# How much yield? 600watt hps 5 plants



## DookeyNugs408 (Mar 6, 2009)

I was wondering how much u guys think i will yield off 5 good plants? the temps always around 65-79 humidity around 45-75 growing under a 600watt hps in a pretty good sized closet..i veg for about 30-40 days 24/0 then 18/6 for a week..one plants already 29inchs (i might top it tmrw) its in foxfarm soil along wit one more which is 25inchs and the other 3 are about 16inchs and there DWC hydro. i gave them all bud blood a day b4 there 24 hours of dark and plan to give them big bud nutrients in a few weeks and the ph is always flawless..


----------



## M Blaze (Mar 6, 2009)

Not sure on your closet size but you should be able to get 8-10 ounces which is a very rough guess.


----------



## DookeyNugs408 (Mar 6, 2009)

M Blaze said:


> Not sure on your closet size but you should be able to get 8-10 ounces which is a very rough guess.

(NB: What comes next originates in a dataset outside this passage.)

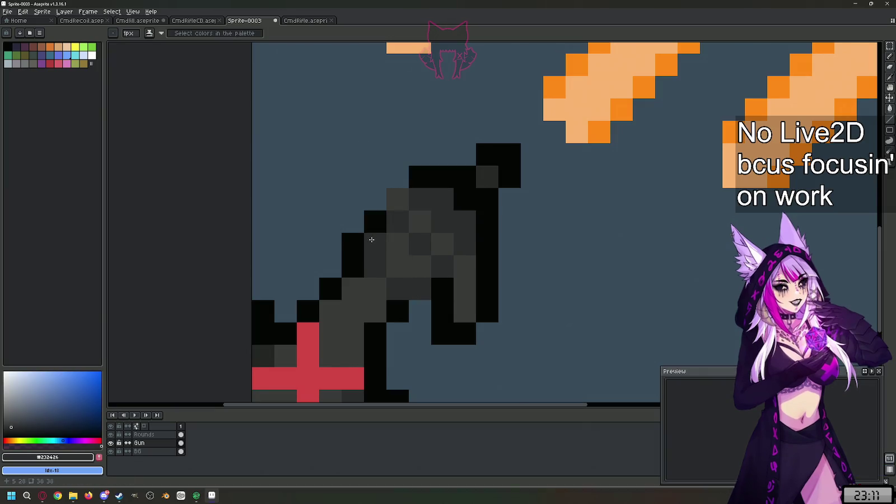
Step: Repaint three gun pixels #303030 grey
key(alt)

i could fit bout 2-4 more plants in there depending on the size of them im not sure how big my closet is tho i think its 4x6 i dont know tho its not hella big but its like 10 feet tall


----------



## 9inch bigbud (Mar 6, 2009)

2-3 oz per plant with a month veg if each plant has around 1 foot of space each. 1 plant under that light could get you more than 5 plants all together, but 36 plants with no veg could get you even more, its impossable to say what you will yeild.


----------



## DookeyNugs408 (Mar 6, 2009)

9inch bigbud said:


> 2-3 oz per plant with a month veg if each plant has around 1 foot of space each. 1 plant under that light could get you more than 5 plants all together, but 36 plants with no veg could get you even more, its impossable to say what you will yeild.


i was just asking around what yield..the plants r kinda cramped tho


----------



## M Blaze (Mar 6, 2009)

9inch bigbud said:


> 1 plant under that light could get you more than 5 plants all together.


Exactly that because its possible to get over 1lbs from one plant using a 600w hps.


----------



## DookeyNugs408 (Mar 6, 2009)

M Blaze said:


> Exactly that because its possible to get over 1lbs from one plant using a 600w hps.


so if i had one or two plants in my room with a 600? would it yield more just because they have more space and r less cramped?


----------



## M Blaze (Mar 6, 2009)

1 plant, 2 plants or 3 plants can still yield you a total of around 1lbs due to your lighting. My rule of thumb is that every 600watt hps can yield 1lbs but you must have the room to do this. It would also require FIMing and LST.


----------



## Jtoth3ustin (Mar 6, 2009)

you can get whatever your skills will let you...... ide say around 2-3 ounces a peice. just let um get like 3ft then flower [email protected]


----------



## DookeyNugs408 (Mar 6, 2009)

Jtoth3ustin said:


> you can get whatever your skills will let you...... ide say around 2-3 ounces a peice. just let um get like 3ft then flower [email protected]



just started flowering i let em get 2 - 2 1/2 feet then i flowered..peace


----------



## M Blaze (Mar 9, 2009)

got any pics?


----------



## Bucket head (Mar 9, 2009)

i got 14 zips off six plants under a 600w dual arc lamp...


----------



## Jtoth3ustin (Mar 9, 2009)

dual arc??? the MH and HPS bulbs??


----------